Remember when you couldn’t wait to get old because it meant you could drive a car, drink alcobooze, smoke cigarettes, ruin Christmas by relapsing on drugs, have a bath standing up, go to the pub and order something heavy like a Shandy or maybe even do the sex?
Now think about now, when you’ve done all the above and think “I don’t want to get any older”.
Yep the other day I got my first white hair on my head! The ones on the beard have been around for ages but that’s because I’m wise and my beard is more manly then 16 men.
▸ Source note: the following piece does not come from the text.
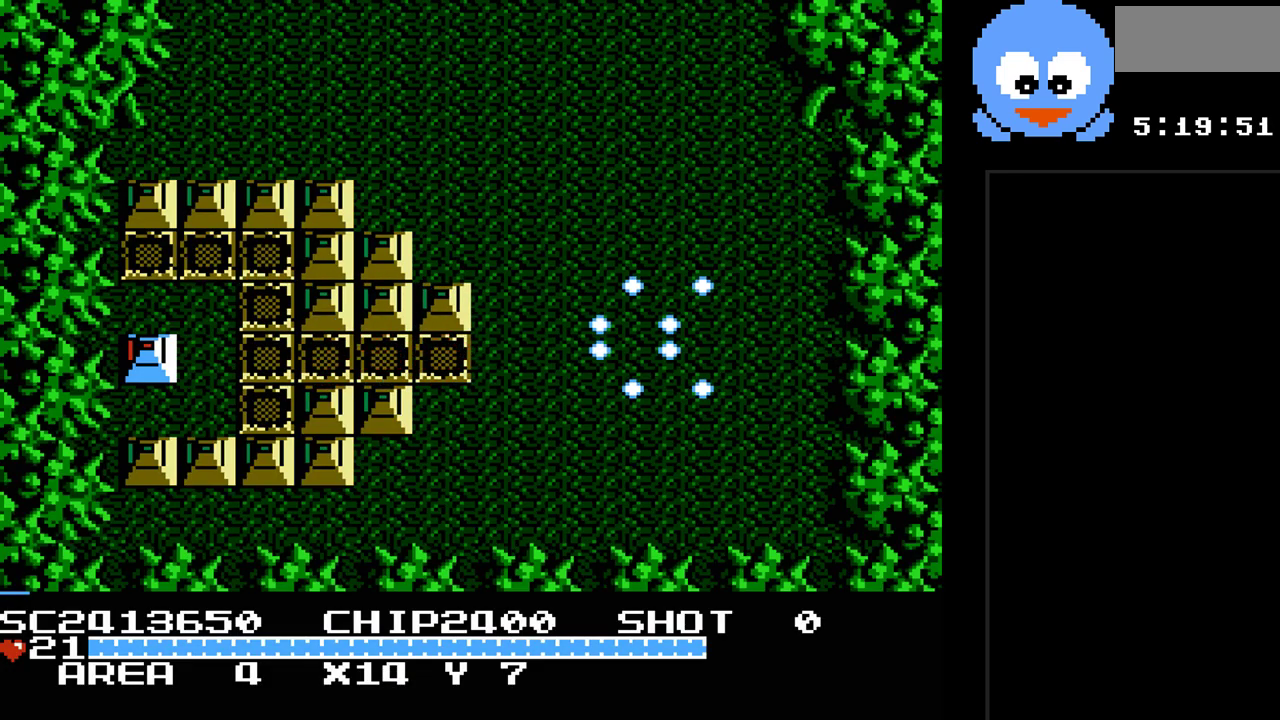
{"buttons": ["Y", "DPAD_UP"], "events": [[133, "DPAD_RIGHT", "up"], [133, "DPAD_UP", "down"], [283, "DPAD_RIGHT", "down"], [417, "DPAD_RIGHT", "up"]]}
Still, when people find a grey hair they start to freak out, me? I smiled. Why? Because I’m getting old and that means some pretty awesome times ahead! You see being old has its big advantages such as:
- Being rude to everyone without fear of being questioned.
- Being openly racist and having people make excuses for you like “Oh well he’s from a different time”.
- Being able to tell off ANY child for being a child, and then have the child told off by its parent for bothering you.
- Fart anywhere and at anytime.
- Sleep anywhere and at anytime.
- Make the simplest of things seem stupidly difficult and annoy all those involved in trying to help me.
- Win any argument even if I’m chatting complete and utter nonsense purely because I’m older and thus am entitled to respect.
As you can see lots of advantages there! Also I’ve now taken to calling my self ‘Silver Fox’ on account of my hunky looks now being upgraded to George Clooney esque levels of good looking. I mean look at Mr Clooney himself, dude is 51 and is currently dating Stacy Keibler whose 32! 19 years difference for fuck sake!
I say bring on them golden years, the little stuff like making a noise when getting up and actually sweating because getting dressed is too strenuous is just a minor inconvenience.
OK I’m old and tired of trying to drag this post out longer. So ummm bye.